(Trecho selecionado):

===

Somente por meio de um debate aberto e democrático conseguiremos construir uma agenda de reformas estruturais que permita a retomada do crescimento
sustentável em nosso país.
Acreditamos que essa agenda passa necessariamente pela reavaliação do papel do Estado na economia e pelo aumento da participação da iniciativa privada em
diversos setores.
Esse movimento deverá ocorrer com ampla transparência, respeitar os mais elevados padrões éticos e buscar estabelecer parâmetros operacionais e de eficiência,
abrindo caminho para ganhos de produtividade e aumento do emprego e da renda.
- ajuste fiscal e reforma tributária que restabeleçam a confiança na gestão das finanças públicas e o controle da inflação, cruciais para vencermos a recessão atual;
- reforma previdenciária que, no longo prazo, contribua para a sustentabilidade orçamentária do nosso sistema de seguridade social;
- estímulo à gestão profissional e moderna da poupança voluntária e compulsória de longo prazo dos brasileiros;
- independência e fortalecimento das agências reguladoras;
- parâmetros objetivos e confiáveis que estimulem investimentos locais e estrangeiros em infraestrutura.

===

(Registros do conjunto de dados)
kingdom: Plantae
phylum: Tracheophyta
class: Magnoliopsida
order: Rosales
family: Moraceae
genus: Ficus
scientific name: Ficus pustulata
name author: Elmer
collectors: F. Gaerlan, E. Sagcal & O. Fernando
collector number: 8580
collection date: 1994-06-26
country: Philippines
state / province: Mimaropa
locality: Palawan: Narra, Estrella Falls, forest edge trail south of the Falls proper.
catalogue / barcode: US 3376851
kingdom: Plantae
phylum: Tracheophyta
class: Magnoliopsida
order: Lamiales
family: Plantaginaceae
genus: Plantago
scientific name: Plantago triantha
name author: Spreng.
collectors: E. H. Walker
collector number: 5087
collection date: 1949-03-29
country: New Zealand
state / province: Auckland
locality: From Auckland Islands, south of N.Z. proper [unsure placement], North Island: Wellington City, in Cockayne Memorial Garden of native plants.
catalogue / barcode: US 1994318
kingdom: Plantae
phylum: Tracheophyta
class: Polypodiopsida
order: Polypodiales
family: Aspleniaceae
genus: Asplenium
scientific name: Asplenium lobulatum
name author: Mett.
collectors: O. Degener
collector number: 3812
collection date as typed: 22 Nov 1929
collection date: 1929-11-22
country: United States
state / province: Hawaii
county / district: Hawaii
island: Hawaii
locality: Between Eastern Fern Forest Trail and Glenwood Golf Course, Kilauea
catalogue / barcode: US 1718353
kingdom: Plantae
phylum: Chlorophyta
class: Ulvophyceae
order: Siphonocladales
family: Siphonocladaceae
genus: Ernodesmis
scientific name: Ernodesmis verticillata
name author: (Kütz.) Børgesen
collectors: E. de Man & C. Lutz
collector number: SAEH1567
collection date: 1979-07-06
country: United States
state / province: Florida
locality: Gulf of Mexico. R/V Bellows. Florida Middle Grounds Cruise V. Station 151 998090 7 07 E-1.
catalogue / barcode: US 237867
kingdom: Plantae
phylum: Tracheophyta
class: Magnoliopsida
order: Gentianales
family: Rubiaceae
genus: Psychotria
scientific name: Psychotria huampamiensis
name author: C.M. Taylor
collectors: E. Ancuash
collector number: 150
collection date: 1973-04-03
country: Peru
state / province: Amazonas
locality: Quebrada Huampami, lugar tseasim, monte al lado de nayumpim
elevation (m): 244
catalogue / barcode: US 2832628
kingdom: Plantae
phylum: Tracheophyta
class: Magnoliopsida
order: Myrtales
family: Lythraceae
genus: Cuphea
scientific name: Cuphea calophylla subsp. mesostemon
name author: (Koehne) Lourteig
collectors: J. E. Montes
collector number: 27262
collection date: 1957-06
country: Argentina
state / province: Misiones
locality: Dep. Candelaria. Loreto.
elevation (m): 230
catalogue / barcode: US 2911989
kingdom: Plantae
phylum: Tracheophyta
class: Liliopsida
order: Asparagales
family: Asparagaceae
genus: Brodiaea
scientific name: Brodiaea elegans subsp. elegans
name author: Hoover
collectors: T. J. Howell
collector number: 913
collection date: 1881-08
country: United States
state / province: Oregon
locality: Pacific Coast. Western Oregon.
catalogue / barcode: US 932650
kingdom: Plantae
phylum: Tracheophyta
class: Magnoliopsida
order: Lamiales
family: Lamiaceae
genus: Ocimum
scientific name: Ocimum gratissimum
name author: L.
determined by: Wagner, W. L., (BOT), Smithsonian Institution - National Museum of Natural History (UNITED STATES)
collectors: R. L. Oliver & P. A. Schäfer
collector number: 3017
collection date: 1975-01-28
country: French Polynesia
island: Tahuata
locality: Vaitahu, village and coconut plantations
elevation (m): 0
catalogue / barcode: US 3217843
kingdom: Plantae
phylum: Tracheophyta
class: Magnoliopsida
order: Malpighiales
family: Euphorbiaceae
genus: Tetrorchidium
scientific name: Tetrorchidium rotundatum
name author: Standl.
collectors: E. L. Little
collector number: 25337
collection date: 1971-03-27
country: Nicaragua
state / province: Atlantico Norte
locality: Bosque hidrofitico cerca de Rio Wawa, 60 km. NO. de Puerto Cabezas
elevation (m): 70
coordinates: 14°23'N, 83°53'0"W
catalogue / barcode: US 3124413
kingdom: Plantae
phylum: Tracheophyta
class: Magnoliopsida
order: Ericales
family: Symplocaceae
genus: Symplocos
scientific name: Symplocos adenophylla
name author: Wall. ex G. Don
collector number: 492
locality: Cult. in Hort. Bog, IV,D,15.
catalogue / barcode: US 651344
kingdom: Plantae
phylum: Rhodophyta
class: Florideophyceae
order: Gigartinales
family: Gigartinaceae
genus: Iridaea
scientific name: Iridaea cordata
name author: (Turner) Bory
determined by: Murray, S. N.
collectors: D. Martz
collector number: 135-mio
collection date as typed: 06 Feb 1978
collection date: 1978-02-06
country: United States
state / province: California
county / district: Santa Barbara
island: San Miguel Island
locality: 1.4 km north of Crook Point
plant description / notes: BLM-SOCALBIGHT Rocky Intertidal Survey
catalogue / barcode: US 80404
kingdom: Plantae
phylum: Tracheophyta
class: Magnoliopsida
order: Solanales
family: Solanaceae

===

(Tarefas):
**a)** Liste todas as medidas que o texto sobre reformas estruturais apresenta em forma de tópicos.
**b)** Dê sequência ao texto sobre reformas estruturais a partir da última frase dele.

(Respostas):
**a)**
- ajuste fiscal e reforma tributária
- reforma previdenciária
- estímulo à gestão profissional e moderna da poupança voluntária e compulsória de longo prazo dos brasileiros
- independência e fortalecimento das agências reguladoras
- parâmetros objetivos e confiáveis que estimulem investimentos locais e estrangeiros em infraestrutura

**b)**
Mais que um fim, essa agenda é um meio para voltarmos a crescer e assegurarmos a consolidação de conquistas sociais importantes para um país em desenvolvimento como o nosso.
Não temos dúvidas de que o mercado de capitais será peça fundamental nesse processo. Apoiaremos, defenderemos e nos envolveremos ativamente na discussão
e execução das iniciativas que apontarem nessa direção.
Confiamos na solidez da nossa democracia, nas nossas instituições e na força que os brasileiros mostram em momentos difíceis.
Confiamos que, unidos, venceremos a crise e construiremos os alicerces para um Brasil melhor com o qual todos sonhamos.